Ma ancor più impressionante è la nuda sequenza dei fatti: il 2 marzo scorso Repubblica pubblica un’intervista al commercialista napoletano Alfredo Mazzei, il quale asserisce di aver saputo da Romeo di un suo incontro riservato con Tiziano Renzi in una «sorta di bettola». Renzi chiama allora il padre, e gli chiede a muso duro se risponda a verità quanto riportato dal quotidiano. Il padre non ricorda di aver mai incontrato Romeo; di sicuro – dice – non l’ha incontrato a pranzo. Il giorno dopo, il 3 marzo, viene interrogato presso la procura di Roma, investita per competenza delle indagini avviate a Napoli, dai pm Paolo Ielo e John Henry Woodcock. Al termine, la difesa di Renzi rinuncia a richiedere gli atti per preservarne la riservatezza, ma il giorno dopo oplà: sui giornali si rovescia tutta la montagna di accuse prodotte dal Noe, il nucleo investigativo al quale si era affidata la procura napoletana e in particolare il suo pm di punta, John Henry Woodcock. La reazione della procura di Roma, è decisa: fin lì i capi degli uffici di Napoli e Roma avevano proceduto d’intesa, ma di lì in avanti l’intesa naufraga. Pignatone revoca l’indagine al Noe; dopodiché parte l’inchiesta sulla fuga di notizie e parte pure una scrupolosa verifica del lavoro svolto. Salta fuori, e siamo alle ultime settimane, che il capitano dei carabinieri Gianpaolo Scafarto, su cui Woodcock riponeva la massima fiducia, ha clamorosamente manipolato i verbali delle intercettazioni e ha pure costruito una storia di pedinamenti da parte dei servizi segreti, che finisce agli atti nonostante ne sia evidente l’infondatezza. Woodcock, dal canto suo, per difendere l’operato di Scafarto viola l’assoluto riserbo sugli sviluppi del caso chiestogli espressamente dal procuratore Fragliasso. Per aver violato il silenzio e per aver così interferito con il lavoro della Procura romana viene così incolpato dal Procuratore generale della Cassazione, Pasquale Ciccolo.

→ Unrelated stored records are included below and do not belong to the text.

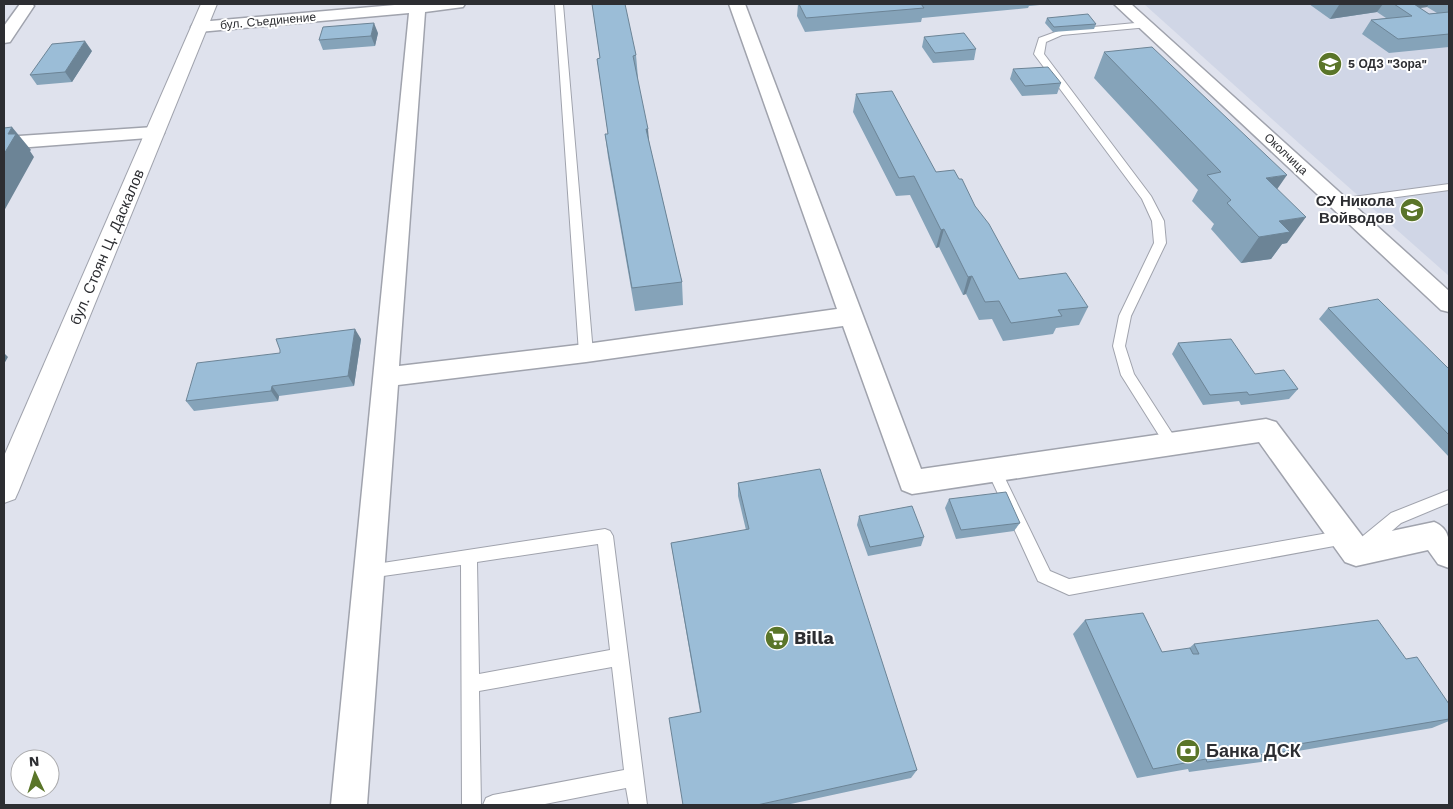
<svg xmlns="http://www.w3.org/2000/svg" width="1453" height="809" viewBox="0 0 1453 809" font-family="'Work Sans',sans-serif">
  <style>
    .built { fill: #d0d6e6 }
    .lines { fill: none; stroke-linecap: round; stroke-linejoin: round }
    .lane-casing { stroke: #a0a3ad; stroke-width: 2 }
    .street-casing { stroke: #a0a3ad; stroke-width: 3 }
    .secondary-casing { stroke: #a0a3ad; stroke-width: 2 }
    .lane { fill: #fff; fill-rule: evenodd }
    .street { fill: #fff; fill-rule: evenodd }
    .secondary { fill: #fff; fill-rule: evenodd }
    .wall { fill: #85a3b9; fill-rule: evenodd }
    .shaded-wall { fill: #6c8496 }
    .building { fill: #9bbdd7; stroke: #6c8496 }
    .labels { text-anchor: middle; stroke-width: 4; stroke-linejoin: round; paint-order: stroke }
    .far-street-label { font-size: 12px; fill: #2d2e32; stroke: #fff }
    .far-poi-label { font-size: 12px; font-weight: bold; fill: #2d2e32; stroke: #fff; text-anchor: start }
    .poi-label { font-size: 15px; font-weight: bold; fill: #2d2e32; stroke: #fff; text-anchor: end }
    .street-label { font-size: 15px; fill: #2d2e32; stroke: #fff }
    .near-poi-label { font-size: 18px; font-weight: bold; fill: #2d2e32; stroke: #fff; text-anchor: start }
  </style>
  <rect width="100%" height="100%" fill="#dfe2ed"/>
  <path class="built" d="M 1144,4 L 1449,4 L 1449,276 L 1301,145 Z"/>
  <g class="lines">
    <g class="lane-casing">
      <path id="lane" d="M 555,4 L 563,4 L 593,353 L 591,356 L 581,356 L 579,353 Z
        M 1146,22 L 1150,25 L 1149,27 L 1062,35 L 1046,42 L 1044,54 L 1151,196 L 1164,221 L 1166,243 L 1131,316 L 1125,346 L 1134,374 L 1179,444 L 1177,448 L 1172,450 L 1167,448 L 1121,375 L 1113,346 L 1119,316 L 1154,243 L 1152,221 L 1142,199 L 1034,54 L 1039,38 L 1061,30 Z
        M 1449,184 L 1449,190 L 1338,205 L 1332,202 L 1338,199 Z
        M 994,464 L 999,466 L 1050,571 L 1069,579 L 1345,530 L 1350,532 L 1353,537 L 1350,542 L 1345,544 L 1069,595 L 1038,581 L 987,470 L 989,466 Z
        M 1449,490 L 1449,503 L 1401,523 L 1370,550 L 1364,552 L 1358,550 L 1356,545 L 1358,540 L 1391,513 Z
        M 605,529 L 610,531 L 613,536 L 647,805 L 629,805 L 626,788 L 540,805 L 483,805 L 486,798 L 493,795 L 624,770 L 612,667 L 479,691 L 481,805 L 462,805 L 461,565 L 369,578 L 363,576 L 361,571 L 363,566 ZM 598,544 L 610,650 L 479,674 L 477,562 Z"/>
    </g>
    <g class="street-casing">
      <path id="street" d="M 20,4 L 32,4 L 34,6 L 10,42 L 4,43 L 4,26 Z
        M 406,4 L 465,4 L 463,7 L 425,12 L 399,366 L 586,344 L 837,309 L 729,4 L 745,4 L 921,469 L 1266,419 L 1276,422 L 1363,537 L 1434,522 C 1453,530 1449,546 1449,568 L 1438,564 L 1428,550 L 1356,566 L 1345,562 L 1259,442 L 912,494 L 902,490 L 843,326 L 586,362 L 398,385 L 367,805 L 331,805 L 409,13 L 199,32 L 193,30 L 191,27 L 193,24 L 199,22 Z
        M 1114,4 L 1131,4 L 1449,291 L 1449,312 L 1441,310 Z
        M 154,127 L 161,129 L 164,133 L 161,137 L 4,149 L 4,137 Z"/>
    </g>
    <g class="secondary-casing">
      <path id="secondary" d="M 201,4 L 217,4 L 19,490 L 15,499 L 4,503 L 4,456 Z"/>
    </g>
    <use href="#lane" class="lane"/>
    <use href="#street" class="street"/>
    <use href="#secondary" class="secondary"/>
  </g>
  <path class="wall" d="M 592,4 L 636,55 L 638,78 L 637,78 L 649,142 L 682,282 L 683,305 L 635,311 L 608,157 L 605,134 L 608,134 L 597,59 L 600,58 Z
    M 798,4 L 1050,4 L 1029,6 L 1028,8 L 922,18 L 921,22 L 805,32 L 797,16 Z
    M 1309,4 L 1449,4 L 1449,47 L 1389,53 L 1362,34 L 1371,20 L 1386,18 L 1377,12 L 1330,19 ZM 1427,7 L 1437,13 L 1429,14 L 1420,8 Z
    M 1047,18 L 1096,24 L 1094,29 L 1053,32 L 1045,23 Z
    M 378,33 L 375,46 L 323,50 L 319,40 Z
    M 924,37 L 976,49 L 974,60 L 933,63 L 922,47 Z
    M 92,51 L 72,82 L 37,85 L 30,75 Z
    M 1104,52 L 1277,189 L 1287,243 L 1282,244 L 1271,259 L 1241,263 L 1211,229 L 1214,224 L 1192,201 L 1198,190 L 1094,78 Z
    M 1013,69 L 1061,83 L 1057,94 L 1022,96 L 1010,79 Z
    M 856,94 L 936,172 L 975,206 L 1019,279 L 1088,307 L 1079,325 L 1056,328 L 1053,334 L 1003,341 L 992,319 L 979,320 L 966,294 L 963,295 L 939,247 L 936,248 L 910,195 L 896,196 L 853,112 Z
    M 1328,308 L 1449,369 L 1449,457 L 1319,319 Z
    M 361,339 L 354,386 L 279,396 L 278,401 L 194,411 L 186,401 L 280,353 Z
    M 1178,343 L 1255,374 L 1298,389 L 1289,399 L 1241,405 L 1239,401 L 1203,405 L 1172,354 Z
    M 738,483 L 917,770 L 911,778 L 786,805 L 683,805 L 700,712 L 673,555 L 671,543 L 746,530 L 738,496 Z
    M 949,499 L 1020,523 L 1014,531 L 956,539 L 945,508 Z
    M 859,516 L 924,537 L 921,546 L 868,556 L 857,525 Z
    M 1085,620 L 1162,652 L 1188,649 L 1194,644 L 1406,659 L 1449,704 L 1449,721 L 1432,728 L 1292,752 L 1275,760 L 1189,772 L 1188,769 L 1137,778 L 1073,634 Z"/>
  <path class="shaded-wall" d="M 1345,4 L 1383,4 L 1377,12 L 1330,19 L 1339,5 Z
    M 1399,4 L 1429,4 L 1427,7 L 1404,10 Z
    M 374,23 L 378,33 L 375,46 L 371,36 Z
    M 85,41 L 92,51 L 72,82 L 65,72 Z
    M 12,127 L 31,150 L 30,151 L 34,157 L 4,211 L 4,154 L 8,134 Z
    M 646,129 L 648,129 L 650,152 Z
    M 1287,175 L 1269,201 L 1266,178 Z
    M 1306,217 L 1287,243 L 1282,244 L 1271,259 L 1241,263 L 1259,237 L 1279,221 Z
    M 944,229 L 939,247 L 936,248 L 941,230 Z
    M 972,276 L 966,294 L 963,295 L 968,277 Z
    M 355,329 L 361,339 L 354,386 L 348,376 Z
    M 4,353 L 8,357 L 4,364 Z
    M 272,386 L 279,396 L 278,401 L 271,391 Z"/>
  <path class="building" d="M 592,4 L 625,4 L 636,55 L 633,56 L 648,129 L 646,129 L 682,282 L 632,288 L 605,134 L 608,134 L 597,59 L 600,58 Z
    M 799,4 L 923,4 L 921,4 L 924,8 L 806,18 Z
    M 1394,4 L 1414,4 L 1429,14 L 1449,12 L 1449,34 L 1398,39 L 1371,20 L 1412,16 Z
    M 1088,14 L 1096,24 L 1054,27 L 1047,18 Z
    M 374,23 L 371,36 L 319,40 L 323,27 Z
    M 964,33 L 976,49 L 935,53 L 924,37 Z
    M 85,41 L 65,72 L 30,75 L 52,44 Z
    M 1152,47 L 1287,175 L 1266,178 L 1306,217 L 1279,221 L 1290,232 L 1259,237 L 1227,203 L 1231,200 L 1207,175 L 1221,172 L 1104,52 Z
    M 1048,67 L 1061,83 L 1025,86 L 1013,69 Z
    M 892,91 L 936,172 L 954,170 L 959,179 L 962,179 L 975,206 L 989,224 L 1019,279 L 1066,273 L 1088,307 L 1058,310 L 1062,316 L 1011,323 L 999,301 L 985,302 L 972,276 L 968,277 L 944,229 L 941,230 L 914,176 L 899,178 L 856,94 Z
    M 12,127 L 8,134 L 16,134 L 4,154 L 4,128 Z
    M 1378,299 L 1449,369 L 1449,435 L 1328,308 Z
    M 355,329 L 348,376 L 272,386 L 271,391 L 186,401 L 197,363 L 280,353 L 280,350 L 276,339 Z
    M 1231,339 L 1255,374 L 1284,370 L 1298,389 L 1249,395 L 1247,392 L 1210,395 L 1178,343 Z
    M 820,469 L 917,770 L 757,805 L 683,805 L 669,718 L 701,712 L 671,543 L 749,529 L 738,483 Z
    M 1006,492 L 1020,523 L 961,530 L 949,499 Z
    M 912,506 L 924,537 L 870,547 L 859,516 Z
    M 1143,613 L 1162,652 L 1190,648 L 1193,654 L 1199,654 L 1194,644 L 1378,620 L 1406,659 L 1417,657 L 1449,704 L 1449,719 L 1293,745 L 1296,750 L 1207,762 L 1206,759 L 1153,769 L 1085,620 Z"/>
  <defs>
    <g id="school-disc" transform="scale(1.25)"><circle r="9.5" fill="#5a7529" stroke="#fff"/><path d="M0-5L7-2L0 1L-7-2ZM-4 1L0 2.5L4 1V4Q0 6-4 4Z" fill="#fff"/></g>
    <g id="supermarket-disc" transform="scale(1.25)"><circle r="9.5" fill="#5a7529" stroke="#fff"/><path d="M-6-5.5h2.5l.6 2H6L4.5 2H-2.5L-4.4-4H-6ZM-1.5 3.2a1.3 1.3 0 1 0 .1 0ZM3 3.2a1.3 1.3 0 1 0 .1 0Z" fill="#fff"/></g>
    <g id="bank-disc" transform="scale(1.25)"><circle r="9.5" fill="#5a7529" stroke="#fff"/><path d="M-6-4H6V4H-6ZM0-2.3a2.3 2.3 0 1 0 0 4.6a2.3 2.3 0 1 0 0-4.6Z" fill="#fff"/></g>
  </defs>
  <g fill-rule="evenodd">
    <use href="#school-disc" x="1330" y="64"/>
    <use href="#school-disc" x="1412" y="210"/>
    <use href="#supermarket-disc" x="777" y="638"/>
    <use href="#bank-disc" x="1188" y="751"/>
  </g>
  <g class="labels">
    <g class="far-street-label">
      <text transform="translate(268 21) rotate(-5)" y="4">бул. Съединение</text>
      <text transform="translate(1286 154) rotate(43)" y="4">Околчица</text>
    </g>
    <g class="far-poi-label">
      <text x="1348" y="68">5 ОДЗ "Зора"</text>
    </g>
    <g class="poi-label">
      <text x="1394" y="206">СУ Никола<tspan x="1394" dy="17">Войводов</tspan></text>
    </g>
    <g class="street-label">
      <text transform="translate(107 247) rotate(-67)" y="5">бул. Стоян Ц. Даскалов</text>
    </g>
    <g class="near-poi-label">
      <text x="794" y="644">Billa</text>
      <text x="1206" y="757">Банка ДСК</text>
    </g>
  </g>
  <rect width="1453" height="809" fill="none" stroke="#2d2e32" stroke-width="10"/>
  <g transform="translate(35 774) rotate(356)"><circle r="24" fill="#ffffff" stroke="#ababad"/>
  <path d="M0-4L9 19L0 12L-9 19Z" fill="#5a7529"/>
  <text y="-8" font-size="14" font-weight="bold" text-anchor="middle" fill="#2d2e32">N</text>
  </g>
</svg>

Ed ecco ora il nuovo coup de théâtre: la drammatica telefonata tra padre e figlio, che costringe la procura di Roma ad aprire una nuova indagine per violazione del segreto istruttorio e il ministro della Giustizia Orlando a disporre accertamenti. Si vedrà nelle prossime ore se anche il Csm, finora taciturno, riuscirà finalmente a prendere posizione sulla vicenda.

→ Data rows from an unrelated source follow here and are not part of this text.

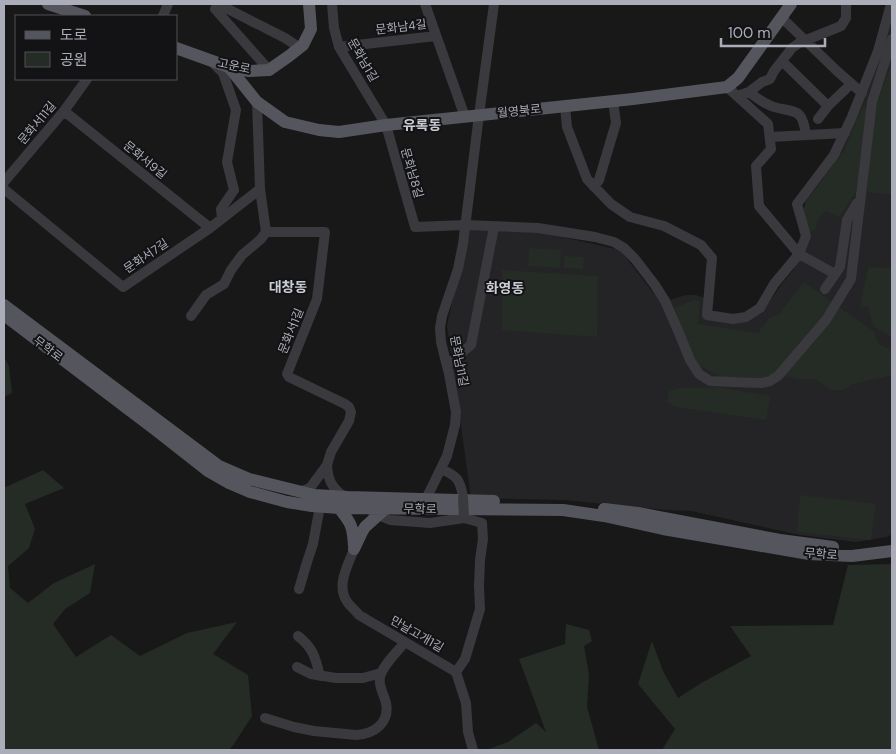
<svg xmlns="http://www.w3.org/2000/svg" width="896" height="754" font-family="'DM Sans','Noto Sans KR',sans-serif">
	<style>
		.built { fill: #242426 }
		.green { fill: #242c25 }
		.lines { fill: none; stroke-linecap: round; stroke-linejoin: round }
		.minor { stroke: #39393e; stroke-width: 10 }
		.major { stroke: #55565d; stroke-width: 12 }
		.minor-bridge { stroke: #39393e; stroke-width: 10 }
		.labels { text-anchor: middle; dominant-baseline: central; stroke-width: 4; stroke-linejoin: round; paint-order: stroke }
		.street-label { font-size: 12px; fill: #abaeb8; stroke: #131315 }
		.neighbourhood-label { font-size: 14px; font-weight: bold; fill: #cbcdd5; stroke: #131315 }
	</style>
	<rect width="100%" height="100%" fill="#181819"/>
	<path class="built" d="M891,23H892V534L887,537L856,542L800,535L691,511L667,510L564,500L471,498L447,326L468,230L535,231L620,250L659,300H669L686,295H696L705,298L703,317L751,319L762,313L781,285L794,269L809,236L806,205L843,149L866,95Z"/>
	<path class="green" d="M892,66V195L867,192L873,115L888,73Z
		M863,106L867,108L856,192L839,217L826,211L818,219L815,230L808,233L802,214L806,201L844,151Z
		M529,248L561,250L560,268L528,266Z
		M564,256L584,257L583,269L564,268Z
		M868,267L892,268V337L873,326L868,306L860,308Z
		M502,270L598,276L597,337L502,330Z
		M804,282L873,331L879,344L892,350V375L852,384L843,390H831L815,379H799L785,376L779,371L771,377H721L695,363L674,308L694,300L700,301L698,324L758,333L769,318L778,315Z
		M4,357L9,366L12,393L4,397Z
		M718,387L770,396L766,420L676,407L667,401L669,391L680,388Z
		M43,470L64,488L25,504L35,529L29,548L8,566L10,588L28,603L54,583L95,564L90,593L65,609L53,624L76,657L111,635L140,656L187,633L237,622L213,654L248,675L252,716L234,744L229,750H4V486L6,487Z
		M800,495L876,504L871,540L797,532Z
		M892,564V750H662L675,729L638,684L652,641L663,671L678,698L703,682L751,656L730,626L833,625L848,565Z
		M566,624L589,630L592,641L584,646L589,675L587,707L599,750H486L508,742L536,723L546,732L519,659L565,644Z"/>
	<g class="lines">
		<path class="minor" d="M332,4L334,28L339,47L386,125L415,227L465,225L538,228L595,237L614,242L624,248L635,259L655,285L665,301L679,333L690,360L699,374L710,381L731,382L761,383L770,381L778,376L826,320L851,279L872,102L892,39
			M425,4L465,117
			M163,16L168,4
			M781,17L837,71L862,93
			M339,47L436,36
			M782,61L828,106L851,84
			M212,62L223,73L236,110L227,162L234,190L221,209L222,218
			M269,70L215,9L217,5L222,6L285,38L300,48
			M727,87L768,124L771,149L756,166L759,206L799,254L835,274
			M749,92C757,98 764,104 774,107C797,113 802,108 806,135
			M737,96L749,92L762,82L770,79L774,71L792,48L799,43L841,26L846,18V4
			M257,102L260,189L266,232
			M565,106L567,127L587,179L611,204L630,217L664,226L701,245L712,258L707,315L733,319L746,317L760,308L774,284L799,254L806,236L797,204L834,155L851,119L878,51L891,4
			M64,111L210,228
			M818,119L828,106
			M770,137L845,133
			M4,182L64,111L87,79
			M594,187L599,180L616,123L613,101
			M4,189L123,287L210,228L260,189
			M266,232H325L317,299L287,374L289,377L345,404L349,407L351,412L349,421L331,452L327,465L310,488L300,492
			M825,289L840,267L847,220L857,203
			M191,316L206,295L224,284L231,270L242,255L261,239L266,232
			M447,365L471,345L494,227
			M327,465C328,481 332,488 345,497
			M441,469C457,476 460,479 463,497
			M426,499L447,456L455,425L456,412L449,374L441,342L440,328L442,316L458,269L463,244L479,115L494,4
			M373,513L390,520L430,523L464,518L482,523L483,539L480,560L479,586L480,609L465,659L456,672
			M354,549C348,566 335,586 348,603C351,607 356,611 359,615L456,672L466,703L468,732L473,750
			M299,589L307,562L313,544L320,506
			M298,636C314,649 315,657 320,676
			M297,667L311,674L336,678H363L381,673
			M265,718L294,727L314,731L356,735C374,734 390,723 386,703C384,694 378,686 380,677C382,666 398,651 405,642"/>
		<path class="major" d="M48,4L85,16
			M176,48L229,67L249,71L269,70L289,56L303,45L311,29L309,4
			M229,67L257,102L285,122L319,130L339,132L386,125L633,99L727,87L738,78L791,4
			M4,305L219,466L249,479L314,495L348,497L494,501
			M4,315L157,431L208,471L229,483L250,492L287,502L312,506L339,508L563,510L604,516L663,529L809,554L852,556L892,551
			M339,508C351,523 353,526 354,546
			M604,509L638,513L780,540L833,547
			M354,549L362,532L365,527L386,508"/>
		<path class="minor-bridge" d="M463,497L464,518"/>
	</g>
	<g class="labels">
		<g class="street-label">
			<text transform="translate(401 27) rotate(-7)">문화남4길</text>
			<text transform="translate(363 60) rotate(60)">문화남1길</text>
			<text transform="translate(234 66) rotate(12)">고운로</text>
			<text transform="translate(519 111) rotate(-6)">월영북로</text>
			<text transform="translate(37 123) rotate(-50)">문화서11길</text>
			<text transform="translate(145 160) rotate(39)">문화서9길</text>
			<text transform="translate(412 173) rotate(74)">문화남8길</text>
			<text transform="translate(146 256) rotate(-34)">문화서7길</text>
			<text transform="translate(291 331) rotate(-68)">문화서1길</text>
			<text transform="translate(48 349) rotate(37)">무학로</text>
			<text transform="translate(459 361) rotate(79)">문화남11길</text>
			<text transform="translate(420 509) rotate(1)">무학로</text>
			<text transform="translate(821 554) rotate(4)">무학로</text>
			<text transform="translate(417 634) rotate(30)">만날고개1길</text>
		</g>
		<g class="neighbourhood-label">
			<text x="422" y="125">유록동</text>
			<text x="288" y="287">대창동</text>
			<text x="505" y="288">화영동</text>
		</g>
	</g>
	<rect width="896" height="754" fill="none" stroke="#abaeb8" stroke-width="10"/>
	<rect x="15" y="15" width="162" height="65" fill="#131315" stroke="#505156"/>
	<rect x="25" y="31" width="25" height="8" fill="#55565d" stroke="#505156"/>
	<text x="60" y="40" font-size="15" fill="#abaeb8">도로</text>
	<rect x="25" y="52" width="25" height="15" fill="#242c25" stroke="#505156"/>
	<text x="60" y="65" font-size="15" fill="#abaeb8">공원</text>
	<path d="M721 38v8h104v-8" fill="none" stroke="#abaeb8" stroke-width="2.5"/>
	<text x="728" y="38" font-size="15" fill="#abaeb8" stroke="#131315" stroke-width="4" paint-order="stroke">100 m</text>
</svg>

Non è detto però che sia l’ultimo episodio: a leggere «il Fatto» sembra anzi che nuove rivelazioni siano tenute in serbo per i prossimi giorni, e così la politica si ritrova sotto una specie di stordimento permanente, travolta da fiumi di parole che non hanno alcun valore probatorio, la cui pubblicazione avviene goccia a goccia, in esplicita violazione di legge, con una Procura che tiene evidentemente aperte le falle da cui fioccano le intercettazioni, e l’altra che prova (finora invano) a turarle.
In gioco, come si vede, non sono i «guai giudiziari» del padre di Renzi, la cui posizione non è minimamente toccata – non aggravata, se mai alleggerita – dalla divulgazione dell’intercettazione. In gioco è tutto il resto: il clamore mediatico sollevato da certe inchieste in via del tutto indipendente dalle risultanze investigative prima e processuali poi; la complicità che si stabilisce fra organi di stampa e organi inquirenti; la disinvoltura con cui certi meccanismi vengono attivati, con qualcuno che dietro le quinte alza la palla e qualcun altro che scende in campo e la schiaccia. E infine l’impotenza della politica, costretta ad assistere allo spettacolo, tacendo per timore di finire magari nel tritacarne della prossima intercettazione, segretamente confidando che la procura di Roma possa almeno questa volta respingere la palla nel campo avverso, dopo un quarto di secolo, anno più anno meno, in cui è stata presa a pallonate. La politica appare cioè ancora priva di qualunque, reale capacità di reazione visto che, giunta dinanzi a uno dei punti più oscuri della storia repubblicana recente, dinanzi a condotte investigative capaci di produrre – non sappiamo a quali livelli – un così grave inquinamento probatorio e di far emergere elementi di così eclatante privatezza, non batte i pugni sul tavolo ma si limita a rilasciare dichiarazioni: il miglior commento all’inazione di questi anni.